In the given equation \( 0 = (1-P)P + M \), substituting \( M = 2 \) and finding values of \( P \) that satisfy this will give us equilibrium points. However, after solving the quadratic equation \( P^2 - P + 2 = 0 \), it became apparent that the equation has no real solutions due to a negative discriminant. Thus, in this instance, there are no equilibrium solutions. Without equilibrium, the population does not settle at a stable size and continuously changes with time.

Population Modeling

Population modeling is widely used to describe the dynamics of populations over time using mathematical equations. In our case, we employ a differential equation \( \frac{dP}{dt} = (1-P)P + M \) to depict population changes, incorporating the effect of a constant migration rate \( M \).
Such equations typically consider births, deaths, and, as in this case, migration to inform predictions on future population trends. The balance between these factors determines whether a population grows, shrinks, or remains the same. Understanding how populations respond to changes allows us to predict possible scenarios and helps in decision-making for resource allocation and conservation efforts.

Qualitative Analysis

Qualitative analysis in differential equations involves describing how solutions behave without necessarily finding the actual solution explicitly. This often includes determining whether populations are increasing or decreasing over time.
For the given problem, after evaluating \( \frac{dP}{dt} \, \), we found that at \( P = 4 \), the derivative is negative \( P'(t) = -10 \), indicating a decrease in population size. A qualitative sketch of regions in the \( tP \)-plane where solutions trend upwards (\( P'(t) > 0 \)) or downwards (\( P'(t) < 0 \)) can provide insights into population dynamics.
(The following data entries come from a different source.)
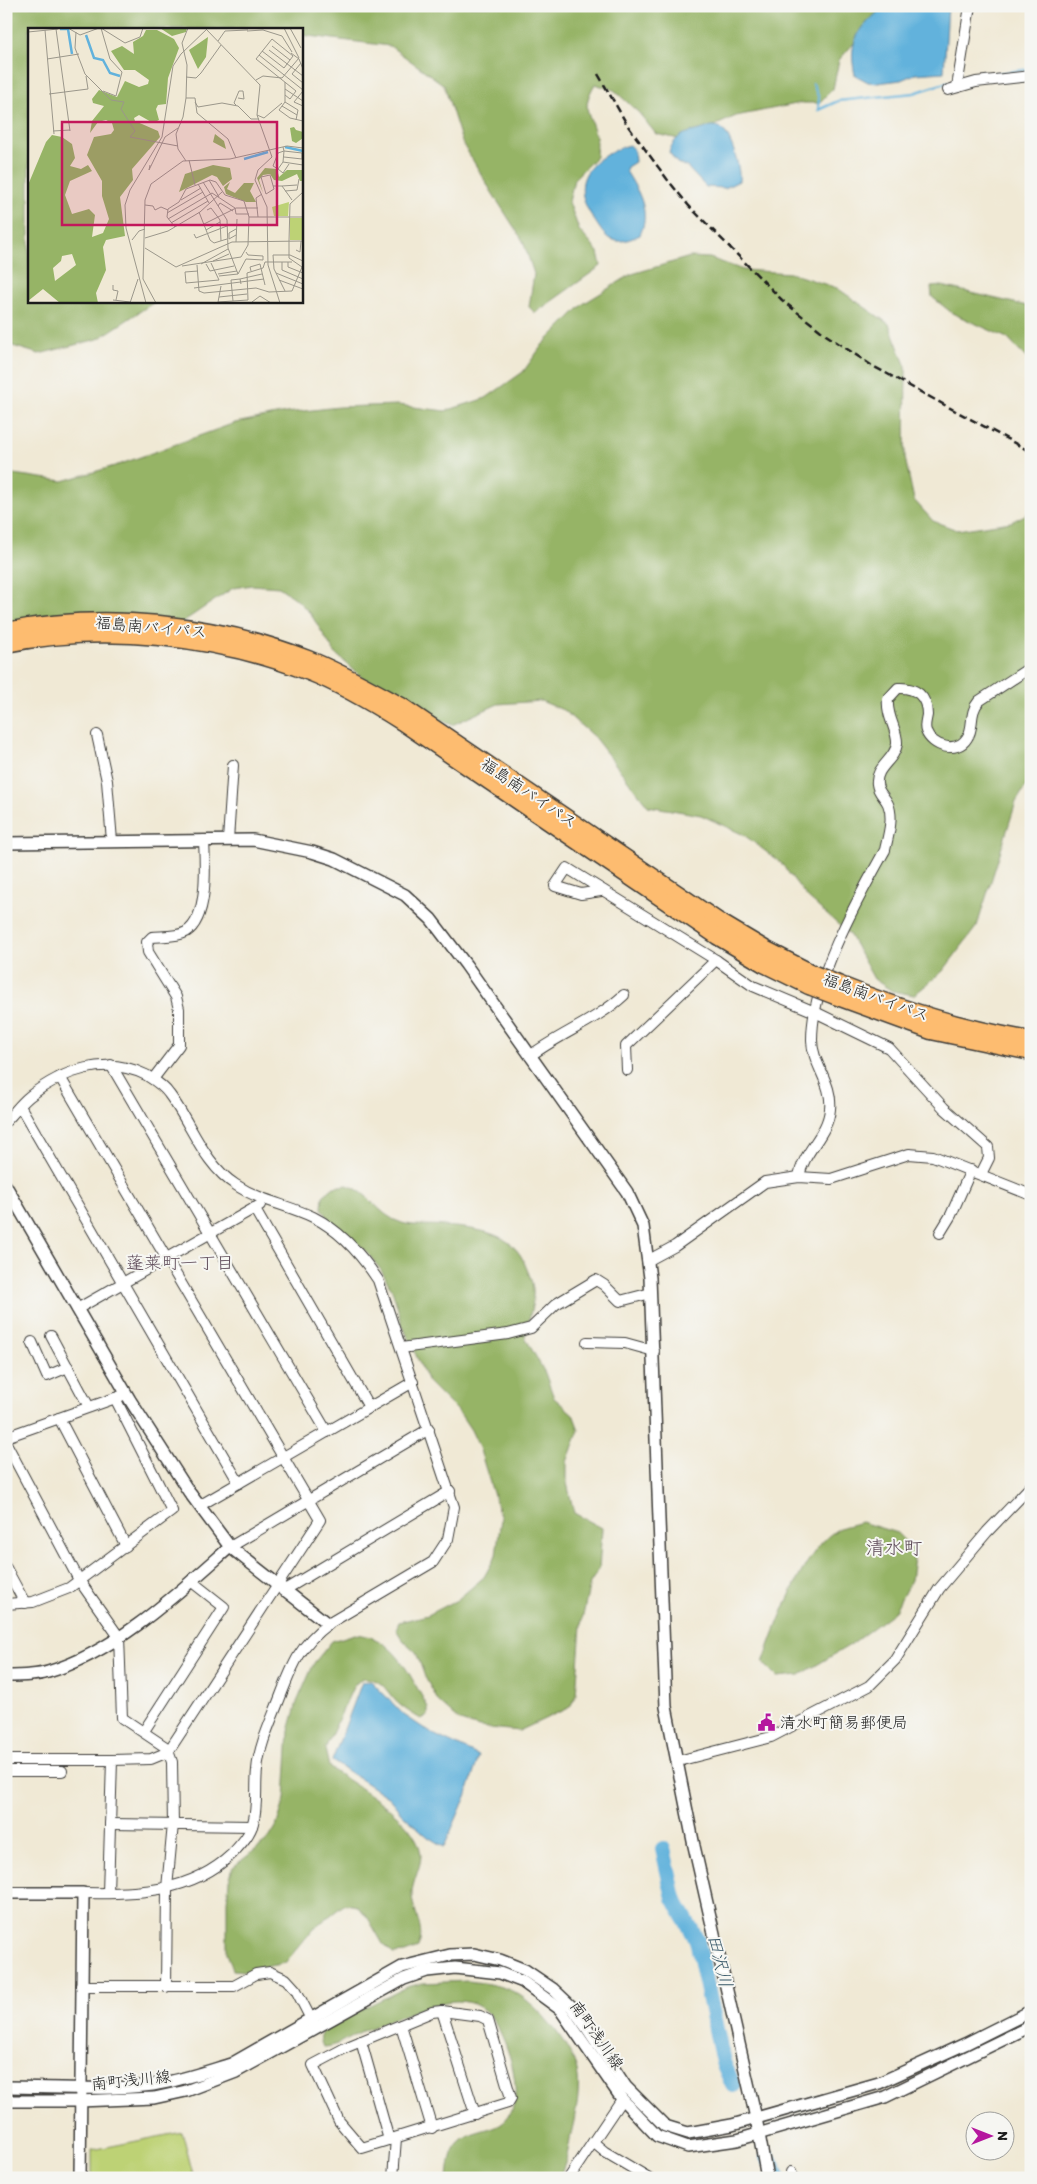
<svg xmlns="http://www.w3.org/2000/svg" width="1037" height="2184" viewBox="0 0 1037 2184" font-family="Itim,'Klee One',sans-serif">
  <rect width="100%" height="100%" fill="#f6f6f2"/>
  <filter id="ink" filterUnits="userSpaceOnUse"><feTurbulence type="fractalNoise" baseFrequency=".02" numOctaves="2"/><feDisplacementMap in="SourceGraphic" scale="10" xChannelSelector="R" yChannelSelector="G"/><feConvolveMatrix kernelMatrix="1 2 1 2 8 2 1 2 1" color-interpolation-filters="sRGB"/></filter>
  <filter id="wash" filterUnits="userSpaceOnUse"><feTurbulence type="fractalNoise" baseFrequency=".0096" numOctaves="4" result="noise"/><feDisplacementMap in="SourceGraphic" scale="20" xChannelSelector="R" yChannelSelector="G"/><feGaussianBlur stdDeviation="1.12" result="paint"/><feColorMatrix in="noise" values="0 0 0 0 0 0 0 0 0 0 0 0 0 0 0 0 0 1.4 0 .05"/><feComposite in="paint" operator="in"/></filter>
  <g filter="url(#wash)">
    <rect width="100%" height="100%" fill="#f0e9d5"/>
    <!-- green -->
    <polygon fill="#bdd275" stroke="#6c7748" points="182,2132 194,2178 92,2178 92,2150"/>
    <!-- forest -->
    <g fill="#96b466" stroke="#596841">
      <path d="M6,6h881l-48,54 -6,29 -14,14h-18l-65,13 -35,16 -22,7 -23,-5 -17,-21 -25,-23 -19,-6c-15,25 -5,29 1,53 1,6 0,14 0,20l-22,22 -5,23 10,28 19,22 3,14 -66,47 -6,-6 5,-33 -11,-33 -32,-50 -29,-49 -18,-57 -54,-39 -89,-11v-6h-272v272h127l-58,38 -59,15 -33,-10z"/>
      <polygon points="690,257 710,258 743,270 790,273 837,288 889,324 906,367 905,458 914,500 933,521 957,530 1011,522 1031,512 1031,778 1016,802 977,926 943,971 914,995 892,991 874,979 849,934 807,897 781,863 744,835 701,815 648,806 594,737 563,710 541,701 498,704 452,725 378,692 335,653 310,613 295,598 279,587 252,585 233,588 178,625 6,625 6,470 13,474 63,481 118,465 235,423 286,413 339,407 398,405 445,411 486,398 523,372 543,344 583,304 632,274"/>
      <polygon points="942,286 1031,307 1031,363 1007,338 952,313 932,297 931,287"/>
      <path d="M347,1185c22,6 31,31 55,38 13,4 28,1 42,3 32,3 70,5 82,41 4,9 8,19 7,29 0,13 -6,28 -8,41l20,36 9,25 19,16 6,16 -12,32v21l7,30 28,15 -3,41 -9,14 -9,42 -5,70 -6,12 -51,24 -40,-4 -19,-6 -22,-20 -13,-24 -9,-25 -14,-13 -6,-10 3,-7 29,-7 29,-15 27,-23 12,-22 5,-36 -22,-72 -8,-17 -10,-15 -33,-33 -26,-58 -9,-32 -12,-22 -17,-21 -34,-28 -8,-13 1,-12 11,-9z"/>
      <path d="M861,1522l36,11 18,18 -4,29 -17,32 -44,33 -50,30 -23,2 -14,-14c13,-37 39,-110 72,-132 6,-5 18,-6 26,-9z"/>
      <path d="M355,1634c42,3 54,42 73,73v9l-7,3c-7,-4 -15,-9 -21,-14 -15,-13 -15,-26 -37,-27l-9,7 -29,64 4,18c26,20 89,51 92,88 0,14 -10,28 -9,41 2,21 14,32 6,52l-13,5 -12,1 -10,-10 -15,-26 -10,-12 -13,-2 -31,24 -29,35 -40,8 -12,-1 -6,-17v-52l2,-20 4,-14 35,-27 8,-13 9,-28 4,-68 8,-29 17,-39 18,-22z"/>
      <path d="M468,1981c16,2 33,4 48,12 22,12 55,52 61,77 4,21 -1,43 -6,64 -3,14 -4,32 -13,44h-110c1,-12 2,-27 11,-36 10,-11 29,-11 41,-18 29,-17 10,-75 -3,-98 -23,-42 -67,-21 -101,-8 -12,5 -26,9 -38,15 -12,6 -21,14 -35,14 -5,-11 -2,-14 6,-22l78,-38 16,-4z"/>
    </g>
    <!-- water -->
    <g fill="#62b2dc" stroke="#3f677c">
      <path d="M884,6h64l-4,66 -29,2 -14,6 -23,3 -10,-1 -13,-7c-8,-36 4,-45 29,-69z"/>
      <path d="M711,126c3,0 6,0 8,1 12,5 22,43 20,54l-14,7 -19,-1 -19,-20 -10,-4 -8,-11c9,-24 23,-17 42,-26z"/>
      <path d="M629,145l5,5 1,12 -8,5 -1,4c13,21 25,40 14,64 -9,4 -19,9 -30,4 -7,-4 -13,-15 -17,-21 -26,-38 -1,-61 36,-73z"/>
      <polygon points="371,1681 404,1715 431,1733 479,1756 467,1794 444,1847 428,1837 402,1814 389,1798 332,1761 362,1682"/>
    </g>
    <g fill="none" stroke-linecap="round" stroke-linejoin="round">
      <!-- stream -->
      <g stroke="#62b2dc" stroke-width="2.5">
        <polyline points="968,77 1031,69"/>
        <polyline points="813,84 819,98 818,110 838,101 914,93 948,82"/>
      </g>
      <!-- river -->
      <g stroke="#62b2dc" stroke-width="16">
        <polyline points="663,1849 674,1898 697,1940 723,2062 733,2085"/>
        <polyline points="768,2157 779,2178"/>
      </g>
    </g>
  </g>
  <g filter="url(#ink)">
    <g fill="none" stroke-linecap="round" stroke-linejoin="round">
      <defs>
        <g id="minor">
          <polyline points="957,87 970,6"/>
          <polyline points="948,90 976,82 1031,76"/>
          <polyline points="97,735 107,781 112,841"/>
          <polyline points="228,840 233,765"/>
          <polyline points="601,891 581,894 555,886 567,868 716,960 753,986 815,1012 889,1048 944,1108 988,1147 989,1158 981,1174"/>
          <path d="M530,1056c31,-23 66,-35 94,-61"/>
          <polyline points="111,1065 327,1432"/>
          <polyline points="627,1070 626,1046 716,960"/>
          <polyline points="60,1077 320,1520 168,1752 151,1759 112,1760 108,1893"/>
          <path d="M153,1079l26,-34v-36l-3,-12 -28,-45 -1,-10 5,-5c10,-1 25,0 34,-5 23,-14 19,-69 18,-92"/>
          <polyline points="20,1106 239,1483"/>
          <path d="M6,1121c8,-8 15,-18 24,-25 33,-26 76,-41 116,-21 8,5 17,10 23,19 22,29 35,71 67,91 24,16 52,20 77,32 28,14 48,37 65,63l76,227 -6,32 -15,23 -105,62c-27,20 -35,40 -47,71 -9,24 -22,50 -24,75 -2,18 1,36 -4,53 -3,12 -13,22 -21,31 -41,39 -96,40 -149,39"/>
          <path d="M799,1177c4,-26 29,-42 31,-68 3,-26 -18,-45 -18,-69 0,-61 44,-138 73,-190 3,-14 9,-32 3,-46 -3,-7 -10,-11 -11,-20 -2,-17 18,-24 20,-40 1,-14 -11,-27 -9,-45l10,-11c18,-1 29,8 29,27 -1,6 -3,11 -1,16 6,16 31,23 41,7 8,-11 1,-24 12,-37l52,-34"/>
          <polyline points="254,1208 369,1407"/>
          <polyline points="940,1233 951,1215 971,1170"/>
          <polyline points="649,1260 675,1246 765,1182 799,1177 831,1179 909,1154 933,1156 1031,1195"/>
          <polyline points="77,1309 260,1205"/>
          <polyline points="51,1336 89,1407"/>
          <polyline points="32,1342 47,1376 68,1367"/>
          <polyline points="587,1342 625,1343 654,1351"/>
          <polyline points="401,1348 508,1334 531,1328 556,1304 596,1280 604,1285 620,1301 651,1293"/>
          <polyline points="59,1418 126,1546"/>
          <polyline points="6,1437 121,1396"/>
          <polyline points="6,1443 79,1580 119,1637 122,1718 167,1748 172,1762 173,1824 167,1888 166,1987"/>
          <polyline points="199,1506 413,1382"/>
          <polyline points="230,1547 429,1429"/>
          <polyline points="6,1568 25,1603"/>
          <polyline points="283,1591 450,1491"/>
          <polyline points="6,1604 33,1602 69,1588 172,1511 115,1398"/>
          <polyline points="144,1731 224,1607 191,1581"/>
          <polyline points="6,1760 112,1760"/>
          <polyline points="678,1761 771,1737 869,1686 895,1660 939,1589 987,1532 1031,1486"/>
          <polyline points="6,1771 62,1771"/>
          <polyline points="110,1824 252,1826"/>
          <polyline points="81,1986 234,1986 256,1974 270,1972 286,1979 296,1990 314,2025"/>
          <polygon points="442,2011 480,2016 488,2020 511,2098 508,2103 362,2148 339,2121 313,2065 347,2047 432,2012"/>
          <polyline points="442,2011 475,2114"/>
          <polyline points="401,2025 432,2128"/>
          <polyline points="361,2041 389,2140"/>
          <polyline points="593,2142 622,2099"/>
          <polyline points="791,2172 793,2178"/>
          <polyline points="393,2178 396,2138"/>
          <polyline points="569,2178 593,2142 605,2152 649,2178"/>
        </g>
        <g id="tertiary">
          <polyline points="6,843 253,840 312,852 334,859 405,895 431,919 466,965 627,1192 643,1226 650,1278 666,1707 694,1846 756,2118 767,2178"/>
          <polyline points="6,1186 130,1400 189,1492 230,1547 328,1624"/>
          <path d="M6,1676c14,0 29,0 42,-4 68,-20 130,-79 182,-125"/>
          <polyline points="6,1893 83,1893 80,2178"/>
          <path d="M6,2087c48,0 99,4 147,-2 26,-4 52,-13 78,-21l171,-97 48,-12 24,-1 26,6 25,10 28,19 18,17 16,22 39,59 39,39 23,7 44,-8 147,-42 86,-39 66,-33"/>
          <polyline points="6,2101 79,2101 154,2098 186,2091 236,2072 404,1979 427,1971 455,1968 500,1973 523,1982 560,2009 622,2099 657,2136 688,2147 737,2140 885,2097 1031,2026"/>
        </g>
        <g id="trunk">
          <path d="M6,631c99,-20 209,-8 302,28 33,13 64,31 95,48l315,214 47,28 47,24"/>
          <path d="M6,644c98,-20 210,-8 303,28 33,13 63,31 93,50l315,214 47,28 45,22"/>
          <path d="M838,984c62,25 126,45 193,56"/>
          <polyline points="835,996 931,1031 1031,1052"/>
        </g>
      </defs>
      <!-- minor casing -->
      <use href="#minor" stroke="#3c3b38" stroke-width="12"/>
      <!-- tertiary casing -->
      <use href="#tertiary" stroke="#3c3b38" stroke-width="14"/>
      <!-- trunk casing -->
      <use href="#trunk" stroke="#3c3b38" stroke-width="19"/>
      <!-- minor -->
      <use href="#minor" stroke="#fff" stroke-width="10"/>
      <!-- tertiary -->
      <use href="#tertiary" stroke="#fff" stroke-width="11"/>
      <!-- trunk -->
      <use href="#trunk" stroke="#fdbc6f" stroke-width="16"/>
      <!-- rail -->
      <polyline stroke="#1c1c1c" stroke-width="2.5" stroke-dasharray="8 4" stroke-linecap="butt" points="598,74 628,126 667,179 689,206 782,300 826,335 871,365 1031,452"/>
      <defs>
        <g id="trunk-bridge">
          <polyline points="812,973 838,984"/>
          <polyline points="809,986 835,996"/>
        </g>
      </defs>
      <!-- trunk-bridge casing -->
      <use href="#trunk-bridge" stroke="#3c3b38" stroke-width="19" stroke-linecap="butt"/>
      <!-- trunk-bridge -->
      <use href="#trunk-bridge" stroke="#fdbc6f" stroke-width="16"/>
    </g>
  </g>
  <!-- icons -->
  <defs>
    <symbol id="civic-bare" viewBox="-9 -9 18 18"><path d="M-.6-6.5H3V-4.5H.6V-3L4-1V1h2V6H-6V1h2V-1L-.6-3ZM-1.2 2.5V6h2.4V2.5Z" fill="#b5179e" stroke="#f6f6f2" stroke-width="2.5" paint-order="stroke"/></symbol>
  </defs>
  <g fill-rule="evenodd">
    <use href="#civic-bare" x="754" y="1710" width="25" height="25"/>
  </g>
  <g text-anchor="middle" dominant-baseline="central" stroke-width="4" stroke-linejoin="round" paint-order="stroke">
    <!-- street labels -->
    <g font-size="16" fill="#1c1c1c" stroke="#f6f6f2">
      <text transform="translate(151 627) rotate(5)">福島南バイパス</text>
      <text transform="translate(529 793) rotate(34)">福島南バイパス</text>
      <text transform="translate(876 997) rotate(20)">福島南バイパス</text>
      <text transform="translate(597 2035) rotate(55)">南町浅川線</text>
      <text transform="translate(131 2080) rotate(-6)">南町浅川線</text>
    </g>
    <!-- poi labels -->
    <g font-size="16" fill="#1c1c1c" stroke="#f6f6f2" text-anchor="start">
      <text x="780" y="1722">清水町簡易郵便局</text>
    </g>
    <!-- neighbourhood labels -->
    <g font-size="18" fill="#5e4b59" stroke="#f6f6f2">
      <text x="180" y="1263">蓬莱町一丁目</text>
    </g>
    <!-- water labels -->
    <g font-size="18" font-style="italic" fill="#385869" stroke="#f6f6f2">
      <text transform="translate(720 1961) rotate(76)">田沢川</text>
    </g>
    <!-- quarter labels -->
    <g font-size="19" fill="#5e4b59" stroke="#f6f6f2">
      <text x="894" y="1547">清水町</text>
    </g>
  </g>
  <!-- overview -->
  <g transform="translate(28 28)">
    <rect width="275" height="275" fill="#f0e9d5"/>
    <path d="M261,174l-1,14h-14l-2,-9zM262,190h13l-1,22h-12z" fill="#bdd275"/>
    <path d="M132,0h27l-1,4 -14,4zM118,2h11l17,9 5,9 -11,30 -2,26 -8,1 -2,4 3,11 -6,3 -14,-8 -5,3 1,3 23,10 2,6 -28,32 1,11 -13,17 5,39 -19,4 -3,7 3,23 -10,23 2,10h-38l-17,-14 -15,12v-116l18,-43 6,-7 10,2 10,7 3,14 -5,8 11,3 7,-4 4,6 -22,10 -5,14 7,19 17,-5 6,6 -3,22 11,-4 6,-14 -7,-23v-15l-15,-26 7,-18 17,-3 3,-4 -2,-7 -6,-3 -8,2 -8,11 2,-12 12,-15 -11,-3 -1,-4 7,-9 18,7 8,-16 14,6 9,-3 1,-4 -14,-10h-11l-13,-19 11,-5 12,8 -1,-12 10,-6zM44,226l4,11 -21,16 -2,-13 8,-7 1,-5zM180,9l-2,20 -8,12 -9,-19zM266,99l2,3 7,2v6l-7,5 -4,-2 -2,-13zM187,106l9,7 2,8 -13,-7zM185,137l17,3 2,11 -9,7 -6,-9 -5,-2 -33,17 6,-18zM237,140l12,1 2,8 8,-7h15l1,11h-3l-3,-7 -15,7 -8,-1 -4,-6 -7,1 -4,5 4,13 -6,-15zM202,154l-3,7 8,4 9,-10h10l-4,8 6,11h-10l-20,-8 -2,-7z" fill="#96b466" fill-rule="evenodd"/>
    <path fill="none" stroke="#62b2dc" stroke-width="2.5" d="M32,1h8l4,25M58,7l8,23 9,2 7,13 10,3M257,119l18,4M216,131l24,-7"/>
    <path fill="none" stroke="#9b978b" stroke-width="1" d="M40,0l12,7 19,-7M73,0l9,31 12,13 -6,24 -13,-5M73,0l24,15 15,-6 3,-9M160,0l-6,15 5,22 -1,33h9l2,15 31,26 8,19M262,0l11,20M28,1l14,102M178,1l54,56 -3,30 15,42 -14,13 -3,10 12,27 1,58 12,38M17,2l9,104M219,3l16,-1 19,6 10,16M0,4l30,-3M48,4l-1,16 10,26 26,26 13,2 -3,7 14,22 -5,6 48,9M190,13l7,-10 23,-1M244,18l18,14M241,22l34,26M234,23l22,17 9,-12 -21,-17 -16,20 40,32 -6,8 -5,-4M263,25l8,6 4,10M231,27l44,35M19,31l32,-5M273,35l-9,11 11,9M158,49l10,1 5,-5 20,-28M228,52l7,-4 19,2 17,-20 -15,-30M257,54v20l-6,8 11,8 13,3M257,61l18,12M275,63l-9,11 9,4M21,66l39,-5 -2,-13M158,70l-3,19 -7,17 2,15 8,12M167,74l3,5 24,-4 16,3 13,13h8M257,74l13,8 -2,10M208,77l-2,-2 5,-12h4l1,8 -6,-1M254,78l15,9M229,87l7,3 18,-15M25,103l17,-1M255,119l1,4 -1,11 -5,7 -5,-3 5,-13 6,-2 18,2v6l-18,-2M161,132l6,25M255,134l20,3M122,137l-1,5 16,-33 13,-9M250,141l5,4 6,-9M242,147l4,14 -8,5 -5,-17zM181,152l10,17M175,154l24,38 1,28 10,26M170,156l11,19M245,158h9l10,14M254,158l15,-1M257,163l12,-1 2,-11M153,172l20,-12M117,177l8,1 2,4 6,-3 7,3M190,178l2,-3 13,8M179,182l4,-2 9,12 1,21M171,184l11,28 4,3 13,-4M139,185l36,-21M230,189l-2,-19 6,-4M140,191l44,-26 23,15 1,6h13M143,195l37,-22M176,196l32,-16h22M147,199l-8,-10 1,-8 11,-7 7,-13 24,-9 6,2 9,13 19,6 5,16M178,202l14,-8M166,206l2,4 31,-12M208,207l-7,4v-6l7,-4M117,210l23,-7 32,-19 22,-20M104,212l7,-9 6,-2M208,214l1,-23M117,220l31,19 56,-25 71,-1M268,222l4,2 1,-11M185,233l16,-7M254,234v8l21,9M260,234v5l15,6M173,236l27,-15M178,236l4,7 24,-5M169,237l2,26 5,2 52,-5 13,4 23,-1 10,-24M154,238l59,-9 7,-12 1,-28h54M274,239l-13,-9v-17l1,-37 13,-12M170,243l-13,1 1,11 33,-3 -8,-17M223,243l-1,-4 10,-3 5,21M248,245l27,11M190,246l19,-3M191,248l19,-2 8,-15 17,1v-4l-15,-1 -2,-3M212,251l22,-5M251,252l24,9M85,257v5l5,1 -2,9M193,258l-3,16 30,-2 -1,-27 16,-5 2,-6h27M166,260l70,-9M257,263l-11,-22 -1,-14h17l13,6M191,269l28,-3M85,272l17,2M205,273l-2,-21 9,-1 1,5M224,274l8,-6 11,7M102,275l8,-24M118,275l-20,-75 -1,-23 5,-15 32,-53 11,-71 8,-12 27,-26M128,275l-13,-24 2,-79 6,-16 32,-23 47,-2 57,-13 16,2"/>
    <path fill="#c2185b" fill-opacity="0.15" stroke="#c2185b" stroke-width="2.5" d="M34,94h215v103h-215z"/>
    <rect width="275" height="275" fill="none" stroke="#1c1c1c" stroke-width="2.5"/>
  </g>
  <!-- margin -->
  <rect width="1037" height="2184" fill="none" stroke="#f6f6f2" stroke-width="25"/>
  <!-- north arrow -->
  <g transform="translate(990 2136) rotate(90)"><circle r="24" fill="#f6f6f2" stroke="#9f9f9c"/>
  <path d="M0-4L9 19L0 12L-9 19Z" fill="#b5179e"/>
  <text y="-8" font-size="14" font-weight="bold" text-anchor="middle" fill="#1c1c1c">N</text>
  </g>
</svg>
Although direct solutions were not found, knowing that the population decreases constantly enables us to predict continual reduction over time.

Initial Value Problems

In mathematical terms, an initial value problem (IVP) primarily involves finding a function that satisfies a given differential equation along with specific initial conditions. For example, with \( \frac{dP}{dt} = (1-P)P + M \) and an initial population \( P(0) = 4 \), our task is to determine the function \( P(t) \) over time.
IVPs are fundamental in understanding dynamic systems since they provide specific starting conditions. In this problem, we started with \( P(0) = 4 \), indicating the initial population size. By understanding the initial conditions along with the given rate of change \((M=2)\), we analyze the population's subsequent trajectory. While this problem did not have stable equilibrium solutions, our knowledge of its initial state and derivative signs guides our understanding of long-term trends.